Die vorliegende Datenbank verzeichnet gegenwärtig 55.197 Konkursverfahren aus der Zeit des Deutschen Kaiserreichs. Sie umfasst den Zeitraum vom 1. Oktober 1879 bis zum 31. Juli 1914 (Inkrafttreten der Reichskonkursordnung bis Beginn des Ersten Weltkriegs).

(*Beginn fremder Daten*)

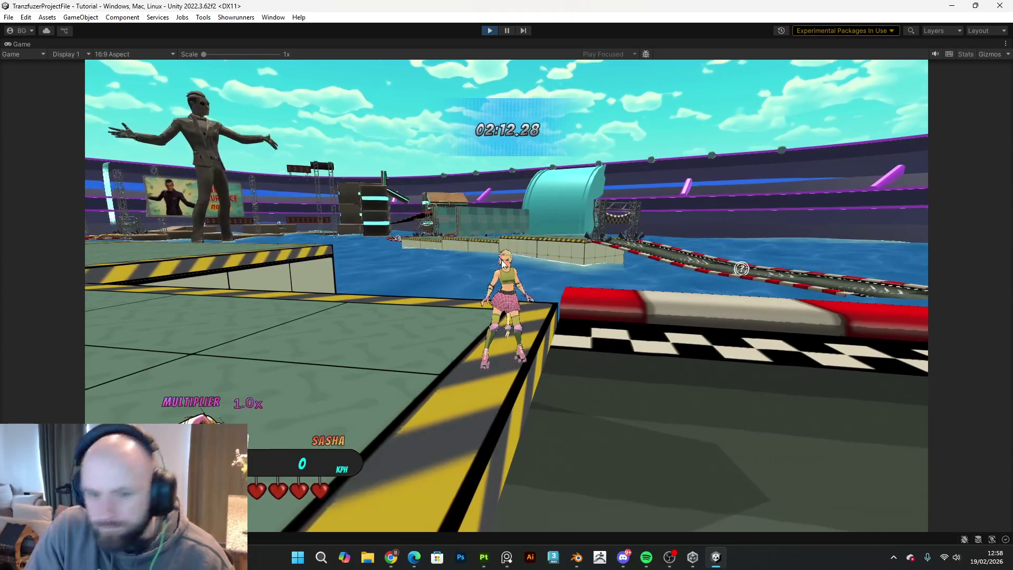
pyautogui.press('w')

Enthalten sind die Konkurse ausgewählter Gerichtsbezirke, darunter die 15 bevölkerungsreichsten Städte zum Stichjahr 1895 (Berlin, Breslau, Chemnitz, Dresden, Düsseldorf, Frankfurt am Main, Hamburg, Hannover, Köln, Königsberg, Magdeburg, München, Nürnberg, Leipzig, Stuttgart), außerdem die Hansestädte Bremen und Lübeck, die Städte Dortmund, Duisburg und Essen sowie sämtliche Amtsgerichtsbezirke im Bereich der Landgerichte Königsberg (Allenburg, Fischhauen, Königsberg, Labiau, Mehlauken, Pillau, Tapiau und Wehlau), Mannheim (Mannheim, Schwetzingen und Weinheim) und Straßburg (Benfeld, Bischweiler, Brumath, Erstein, Hagenau, Hochfelden, Illkirch, Lauterburg, Niederbronn, Schiltigheim, Straßburg, Sulz unterm Wald, Truchtersheim, Weißenburg und Wörth an der Sauer).

Insgesamt befinden sich aus dem genannten Zeitraum ca. 22 % aller Konkursverfahren, die im Deutschen Reich eröffnet wurden, in der Datenbank.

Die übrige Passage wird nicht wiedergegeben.